(Stored data)
=== Section Start ===

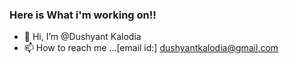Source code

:### Here is What i'm working on!!



- 👋 Hi, I’m @Dushyant Kalodia
- 📫 How to reach me ...[email id:] dushyantkalodia@gmail.com


<!---
Dushyant kalodia/ZODZARAKI is a ✨ special ✨ repository because its `README.md` (this file) appears on your GitHub profile.
You can click the Preview link to take a look at your changes.
--->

=== Section End ===

**YOUR GOAL**:
Update the data by replacing "repository" with "repo" and keeping everything else the same. Leave the pictures out of your answer.

**REPLY**:
Source code

:### Here is What i'm working on!!



- 👋 Hi, I’m @Dushyant Kalodia
- 📫 How to reach me ...[email id:] dushyantkalodia@gmail.com


<!---
Dushyant kalodia/ZODZARAKI is a ✨ special ✨ repo because its `README.md` (this file) appears on your GitHub profile.
You can click the Preview link to take a look at your changes.
--->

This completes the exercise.